### [Compito 1]
Puoi copiare dal brano sulla ristorazione il tratto che si apre con le parole contenenti "Nessuna sorpresa, solo" e si chiude con "sicurezza dei locali."?
### [Compito 2]
Quali organizzazioni hanno scritto al Ministro dello Sviluppo Economico secondo il brano sulla ristorazione? Elencale tutte.

Nessuna sorpresa, solo un amara conferma: il 2020, l’annus horribilis della ristorazione italiana, si è chiuso nel peggiore dei modi, con 37,7 miliardi di euro di perdite, il 40% dell’intero fatturato annuo del settore andato in fumo. Con il boom di delivery e asporto che, al netto dei numeri, evidentemente, non ha affatto compensato le perdite, come peraltro prevedibile. A metterlo nero su bianco i numeri di un vero e proprio tracollo è al Fipe - Confcommercio che (insieme ai sindacati del Commercio e del Turismo, Filcams Cgil, Fisascat Cisl e Uiltucs Uil) ha scritto al Ministro dello Sviluppo Economico, Stefano Patuanelli, chiedendo un incontro urgente per elaborare insieme un piano organico di interventi per le imprese e i lavoratori dei Pubblici Esercizi, anche con l’obiettivo di programmare una riapertura in sicurezza dei locali.

### [Voci elencate]
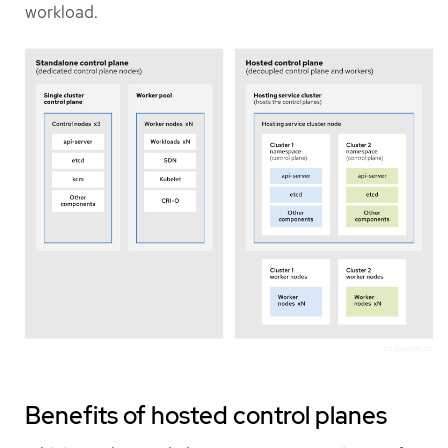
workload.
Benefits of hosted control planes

---

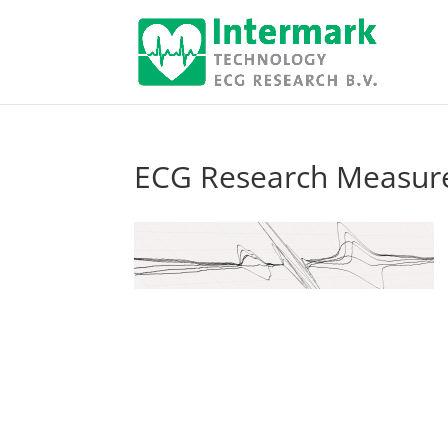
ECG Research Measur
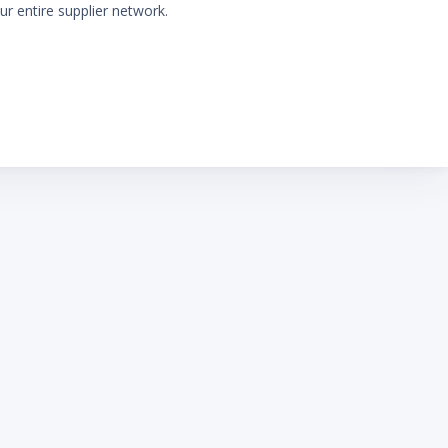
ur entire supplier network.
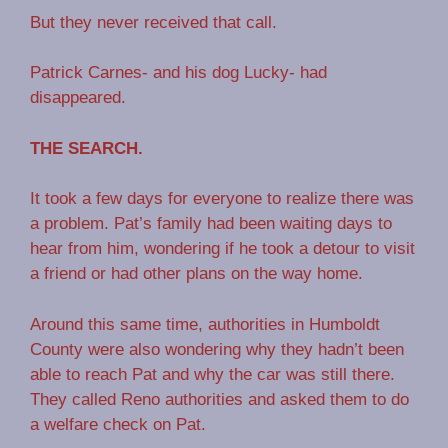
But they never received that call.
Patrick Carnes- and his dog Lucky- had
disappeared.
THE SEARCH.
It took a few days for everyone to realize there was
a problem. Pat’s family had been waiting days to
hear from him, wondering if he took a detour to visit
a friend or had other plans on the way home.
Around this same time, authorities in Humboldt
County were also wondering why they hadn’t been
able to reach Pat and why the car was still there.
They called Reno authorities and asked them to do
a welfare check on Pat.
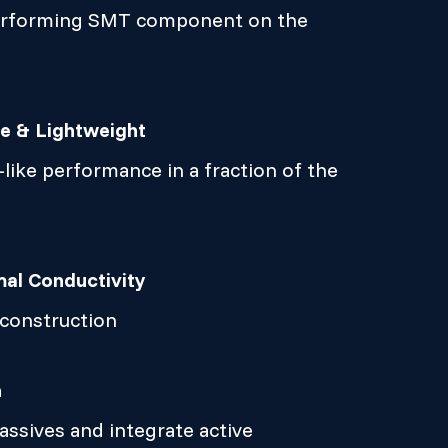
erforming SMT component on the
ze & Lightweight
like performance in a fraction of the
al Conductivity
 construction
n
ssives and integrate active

### [Risposta 1]
Nessuna sorpresa, solo un amara conferma: il 2020, l’annus horribilis della ristorazione italiana, si è chiuso nel peggiore dei modi, con 37,7 miliardi di euro di perdite, il 40% dell’intero fatturato annuo del settore andato in fumo. Con il boom di delivery e asporto che, al netto dei numeri, evidentemente, non ha affatto compensato le perdite, come peraltro prevedibile. A metterlo nero su bianco i numeri di un vero e proprio tracollo è al Fipe - Confcommercio che (insieme ai sindacati del Commercio e del Turismo, Filcams Cgil, Fisascat Cisl e Uiltucs Uil) ha scritto al Ministro dello Sviluppo Economico, Stefano Patuanelli, chiedendo un incontro urgente per elaborare insieme un piano organico di interventi per le imprese e i lavoratori dei Pubblici Esercizi, anche con l’obiettivo di programmare una riapertura in sicurezza dei locali.

### [Risposta 2]
- Fipe - Confcommercio
- Filcams Cgil
- Fisascat Cisl
- Uiltucs Uil